The results from several studies support the fact that the presence of AFP-specific CD8 T cells does not correlate with clinical features of disease such as elevated serum AFP concentrations (Ritter ; Butterfield ; Thimme ). Moreover, no association has been observed between the concentration of serum AFP in HCC patients and the presence of CD8 T-cell responses to non-AFP tumour-associated antigens, such as NY-ESO-1 (Gehring ). Our results support these findings and demonstrate that anti-AFP Tc1 responses are detected in all groups of patients. In contrast, anti-AFP Th1 responses are more likely to be detected in HCC patients in an early stage of disease and in cases in which the concentration of serum AFP is low. This suggests that there is a difference in the activation of anti-AFP CD4 vs CD8 T cells in HCC patients, with a CD4 T-cell response expanding in early stages of disease, which is usually associated with low concentrations of serum AFP, and with exhaustion of this response in later stages of disease in which there is a high concentration of serum AFP. This is in accordance with our earlier reports showing that high concentrations of AFP suppress immune cell function in vitro (Um ), and CD4 T cells isolated from HCC patients with high concentrations of serum AFP are impaired (Alisa ). Our results demonstrate that Th1 response was mainly detected in HCC patients with a Child–Pugh A score and Tc1 response was largely detected in HCC patients with a Child–Pugh B or C score. To our knowledge, this is the first report suggesting that the balance between anti-AFP Th1 and Tc1 responses switches to an anti-AFP Tc1 response as liver cirrhosis progresses. However, it is not clear why Tc1 response is preferentially expanded in patients with severe liver cirrhosis.
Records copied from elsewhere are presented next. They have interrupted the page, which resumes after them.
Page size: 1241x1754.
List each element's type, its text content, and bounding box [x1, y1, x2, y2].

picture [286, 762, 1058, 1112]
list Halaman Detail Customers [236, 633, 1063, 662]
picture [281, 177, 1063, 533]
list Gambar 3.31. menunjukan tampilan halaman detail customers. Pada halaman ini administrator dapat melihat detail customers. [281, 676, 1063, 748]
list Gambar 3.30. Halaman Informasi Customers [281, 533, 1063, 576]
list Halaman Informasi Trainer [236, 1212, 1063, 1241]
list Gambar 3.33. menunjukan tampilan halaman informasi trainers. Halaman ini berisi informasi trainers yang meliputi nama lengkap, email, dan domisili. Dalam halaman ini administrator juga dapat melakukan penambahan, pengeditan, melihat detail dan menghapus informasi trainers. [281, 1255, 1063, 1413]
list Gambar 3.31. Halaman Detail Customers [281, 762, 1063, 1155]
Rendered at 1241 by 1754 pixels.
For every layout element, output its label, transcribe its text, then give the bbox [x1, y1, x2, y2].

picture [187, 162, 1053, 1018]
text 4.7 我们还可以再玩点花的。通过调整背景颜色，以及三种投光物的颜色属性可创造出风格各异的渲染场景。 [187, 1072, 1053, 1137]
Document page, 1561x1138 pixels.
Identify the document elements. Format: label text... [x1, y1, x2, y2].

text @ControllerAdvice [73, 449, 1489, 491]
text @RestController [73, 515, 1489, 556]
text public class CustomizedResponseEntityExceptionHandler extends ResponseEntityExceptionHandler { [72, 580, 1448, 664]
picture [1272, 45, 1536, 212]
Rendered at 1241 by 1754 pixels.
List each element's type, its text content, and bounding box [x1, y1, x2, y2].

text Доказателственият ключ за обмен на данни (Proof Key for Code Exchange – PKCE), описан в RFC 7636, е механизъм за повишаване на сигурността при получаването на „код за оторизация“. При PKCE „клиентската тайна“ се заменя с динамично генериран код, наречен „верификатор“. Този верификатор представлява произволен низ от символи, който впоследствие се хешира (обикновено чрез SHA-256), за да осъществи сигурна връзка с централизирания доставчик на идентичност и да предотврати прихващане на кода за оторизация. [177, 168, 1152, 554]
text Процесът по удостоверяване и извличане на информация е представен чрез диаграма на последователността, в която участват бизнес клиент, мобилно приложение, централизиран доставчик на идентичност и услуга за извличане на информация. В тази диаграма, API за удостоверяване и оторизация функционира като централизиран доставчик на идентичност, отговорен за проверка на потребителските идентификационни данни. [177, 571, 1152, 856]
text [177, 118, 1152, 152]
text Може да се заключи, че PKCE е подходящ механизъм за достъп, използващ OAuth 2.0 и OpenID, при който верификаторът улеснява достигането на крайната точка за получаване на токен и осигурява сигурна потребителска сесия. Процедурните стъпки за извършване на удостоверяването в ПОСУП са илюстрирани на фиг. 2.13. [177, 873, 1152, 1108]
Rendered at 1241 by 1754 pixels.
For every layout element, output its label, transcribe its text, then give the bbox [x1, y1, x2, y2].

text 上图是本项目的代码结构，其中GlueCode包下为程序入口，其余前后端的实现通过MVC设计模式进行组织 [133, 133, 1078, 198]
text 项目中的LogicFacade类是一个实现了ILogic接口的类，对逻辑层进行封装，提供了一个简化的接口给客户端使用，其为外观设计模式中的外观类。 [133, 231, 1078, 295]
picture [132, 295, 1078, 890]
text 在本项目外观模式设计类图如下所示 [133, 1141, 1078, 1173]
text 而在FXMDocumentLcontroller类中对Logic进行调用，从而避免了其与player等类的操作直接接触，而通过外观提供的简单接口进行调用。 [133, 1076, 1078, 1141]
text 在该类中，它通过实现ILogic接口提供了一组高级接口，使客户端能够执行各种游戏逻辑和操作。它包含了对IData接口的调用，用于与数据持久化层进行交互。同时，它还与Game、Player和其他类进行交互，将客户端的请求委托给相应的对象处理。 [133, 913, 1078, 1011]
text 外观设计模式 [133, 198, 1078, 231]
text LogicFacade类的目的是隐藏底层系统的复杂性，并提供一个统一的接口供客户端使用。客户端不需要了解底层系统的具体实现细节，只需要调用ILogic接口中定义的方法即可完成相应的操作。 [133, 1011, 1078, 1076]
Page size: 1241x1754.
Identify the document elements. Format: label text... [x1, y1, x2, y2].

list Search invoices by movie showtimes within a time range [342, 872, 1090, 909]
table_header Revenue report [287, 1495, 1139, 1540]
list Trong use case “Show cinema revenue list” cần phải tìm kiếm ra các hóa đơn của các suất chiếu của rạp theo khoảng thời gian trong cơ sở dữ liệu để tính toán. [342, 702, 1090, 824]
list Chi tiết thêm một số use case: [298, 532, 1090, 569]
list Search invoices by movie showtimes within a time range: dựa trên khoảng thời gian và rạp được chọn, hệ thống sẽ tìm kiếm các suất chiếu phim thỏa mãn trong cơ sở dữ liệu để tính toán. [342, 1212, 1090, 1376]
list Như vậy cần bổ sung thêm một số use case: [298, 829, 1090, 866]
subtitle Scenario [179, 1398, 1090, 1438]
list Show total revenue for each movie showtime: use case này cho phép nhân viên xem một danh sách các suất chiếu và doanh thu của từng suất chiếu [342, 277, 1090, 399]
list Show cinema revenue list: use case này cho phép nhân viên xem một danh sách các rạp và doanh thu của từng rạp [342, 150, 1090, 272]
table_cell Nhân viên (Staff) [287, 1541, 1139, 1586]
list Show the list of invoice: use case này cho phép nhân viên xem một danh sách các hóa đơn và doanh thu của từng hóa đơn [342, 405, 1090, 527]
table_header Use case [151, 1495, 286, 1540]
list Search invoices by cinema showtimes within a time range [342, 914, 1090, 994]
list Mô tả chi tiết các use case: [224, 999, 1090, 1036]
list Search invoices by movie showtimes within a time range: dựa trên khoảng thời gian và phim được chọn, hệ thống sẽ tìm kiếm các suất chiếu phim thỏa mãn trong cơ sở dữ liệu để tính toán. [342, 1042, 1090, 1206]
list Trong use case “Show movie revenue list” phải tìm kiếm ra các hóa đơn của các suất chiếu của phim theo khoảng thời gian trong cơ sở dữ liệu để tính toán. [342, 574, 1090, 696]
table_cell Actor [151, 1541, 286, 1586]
In conclusion, these results suggest that anti-AFP Th1 responses are more likely to be present in an early disease stage, whereas anti-AFP Tc1 responses are more likely to be present when liver cirrhosis has developed. We believe that the results presented in this paper will advance our understanding of anti-tumour immune response in HCC patients and will therefore have important implications for the development of vaccines or vaccination strategies.